- Assignment -
Every line below should be copied out exactly.

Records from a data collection
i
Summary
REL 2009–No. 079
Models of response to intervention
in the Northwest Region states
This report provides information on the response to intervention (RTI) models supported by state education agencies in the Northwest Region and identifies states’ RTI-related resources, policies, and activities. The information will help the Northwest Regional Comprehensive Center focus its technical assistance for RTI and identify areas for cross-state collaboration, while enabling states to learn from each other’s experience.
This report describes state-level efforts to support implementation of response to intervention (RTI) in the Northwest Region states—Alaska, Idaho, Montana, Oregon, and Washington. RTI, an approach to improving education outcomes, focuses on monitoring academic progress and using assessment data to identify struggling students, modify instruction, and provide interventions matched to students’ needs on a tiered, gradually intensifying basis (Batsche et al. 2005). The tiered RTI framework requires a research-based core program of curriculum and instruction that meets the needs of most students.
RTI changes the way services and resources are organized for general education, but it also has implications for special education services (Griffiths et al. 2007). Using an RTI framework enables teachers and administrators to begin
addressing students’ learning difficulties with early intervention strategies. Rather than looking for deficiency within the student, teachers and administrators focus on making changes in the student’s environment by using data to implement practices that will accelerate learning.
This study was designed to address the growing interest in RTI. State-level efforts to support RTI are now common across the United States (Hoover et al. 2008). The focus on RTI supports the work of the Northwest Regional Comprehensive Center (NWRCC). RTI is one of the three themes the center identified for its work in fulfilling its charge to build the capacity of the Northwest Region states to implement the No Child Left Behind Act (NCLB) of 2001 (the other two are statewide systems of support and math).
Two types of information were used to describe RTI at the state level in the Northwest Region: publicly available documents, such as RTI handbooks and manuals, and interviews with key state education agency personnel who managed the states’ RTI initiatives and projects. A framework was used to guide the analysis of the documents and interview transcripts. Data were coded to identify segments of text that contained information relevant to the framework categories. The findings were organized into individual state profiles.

- Result for this task -
i
Summary
REL 2009–No. 079
Models of response to intervention
in the Northwest Region states
This report provides information on the response to intervention (RTI) models supported by state education agencies in the Northwest Region and identifies states’ RTI-related resources, policies, and activities. The information will help the Northwest Regional Comprehensive Center focus its technical assistance for RTI and identify areas for cross-state collaboration, while enabling states to learn from each other’s experience.
This report describes state-level efforts to support implementation of response to intervention (RTI) in the Northwest Region states—Alaska, Idaho, Montana, Oregon, and Washington. RTI, an approach to improving education outcomes, focuses on monitoring academic progress and using assessment data to identify struggling students, modify instruction, and provide interventions matched to students’ needs on a tiered, gradually intensifying basis (Batsche et al. 2005). The tiered RTI framework requires a research-based core program of curriculum and instruction that meets the needs of most students.
RTI changes the way services and resources are organized for general education, but it also has implications for special education services (Griffiths et al. 2007). Using an RTI framework enables teachers and administrators to begin
addressing students’ learning difficulties with early intervention strategies. Rather than looking for deficiency within the student, teachers and administrators focus on making changes in the student’s environment by using data to implement practices that will accelerate learning.
This study was designed to address the growing interest in RTI. State-level efforts to support RTI are now common across the United States (Hoover et al. 2008). The focus on RTI supports the work of the Northwest Regional Comprehensive Center (NWRCC). RTI is one of the three themes the center identified for its work in fulfilling its charge to build the capacity of the Northwest Region states to implement the No Child Left Behind Act (NCLB) of 2001 (the other two are statewide systems of support and math).
Two types of information were used to describe RTI at the state level in the Northwest Region: publicly available documents, such as RTI handbooks and manuals, and interviews with key state education agency personnel who managed the states’ RTI initiatives and projects. A framework was used to guide the analysis of the documents and interview transcripts. Data were coded to identify segments of text that contained information relevant to the framework categories. The findings were organized into individual state profiles.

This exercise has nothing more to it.